This arrangement is similar to the conventional double column
arrangement but the feed air is at an elevated pressure and thereby
the columns are operated at higher pressures. Since the upper
column is operated at higher pressure than in the conventional
double column arrangement, the product nitrogen is then available
at that increased pressure level. However, this process has the
disadvantage of requiring that all process fluids be handled in the
upper column thus resulting in an increased size for the upper
column. Another disadvantage is that the product nitrogen pressure
is limited to the pressure of the upper or lower pressure
column.
Still another known process for producing nitrogen at elevated
pressure is disclosed in U.S. Pat. No. 4,222,756--Thorogood. This
patent discloses the use of a double column having a reflux
condenser in the upper column. This process produces elevated
pressure nitrogen from the top of the upper column and develops
reflux for that upper column by expanding high pressure
oxygen-enriched liquid produced at the bottom of that upper column.
However, this process also has the disadvantage of requiring that
all process fluids be handled in the upper column thus resulting in
an increased size for the upper column. Furthermore, this process
is disdvantageous because the product nitrogen pressure is limited
to the pressure of the upper or lower pressure column.
Yet another process for the production of high pressure nitrogen
involves the draw of some product nitrogen from the top of the
bottom or higher pressure column. The nitrogen from this point is
commonly referred to as shelf vapor. This process is
disadvantageous because the shelf vapor which is withdrawn as
product is not available for use as reflux for the upper column.
This has an adverse impact on the upper column reflux ratio
resulting in reduced nitrogen recovery. Thus this process can be
used efficiently only to produce small amounts of high pressure
nitrogen.

Data segment:
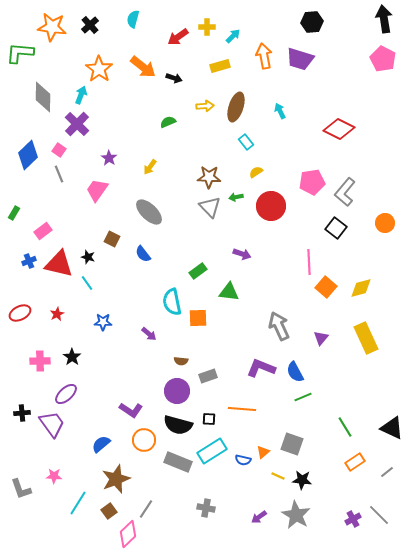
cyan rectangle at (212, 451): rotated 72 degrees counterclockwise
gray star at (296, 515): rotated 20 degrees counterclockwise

Stated problem: Copy out the full passage above on producing nitrogen at elevated pressure, word for word.

Result for this exercise:
This arrangement is similar to the conventional double column
arrangement but the feed air is at an elevated pressure and thereby
the columns are operated at higher pressures. Since the upper
column is operated at higher pressure than in the conventional
double column arrangement, the product nitrogen is then available
at that increased pressure level. However, this process has the
disadvantage of requiring that all process fluids be handled in the
upper column thus resulting in an increased size for the upper
column. Another disadvantage is that the product nitrogen pressure
is limited to the pressure of the upper or lower pressure
column.
Still another known process for producing nitrogen at elevated
pressure is disclosed in U.S. Pat. No. 4,222,756--Thorogood. This
patent discloses the use of a double column having a reflux
condenser in the upper column. This process produces elevated
pressure nitrogen from the top of the upper column and develops
reflux for that upper column by expanding high pressure
oxygen-enriched liquid produced at the bottom of that upper column.
However, this process also has the disadvantage of requiring that
all process fluids be handled in the upper column thus resulting in
an increased size for the upper column. Furthermore, this process
is disdvantageous because the product nitrogen pressure is limited
to the pressure of the upper or lower pressure column.
Yet another process for the production of high pressure nitrogen
involves the draw of some product nitrogen from the top of the
bottom or higher pressure column. The nitrogen from this point is
commonly referred to as shelf vapor. This process is
disadvantageous because the shelf vapor which is withdrawn as
product is not available for use as reflux for the upper column.
This has an adverse impact on the upper column reflux ratio
resulting in reduced nitrogen recovery. Thus this process can be
used efficiently only to produce small amounts of high pressure
nitrogen.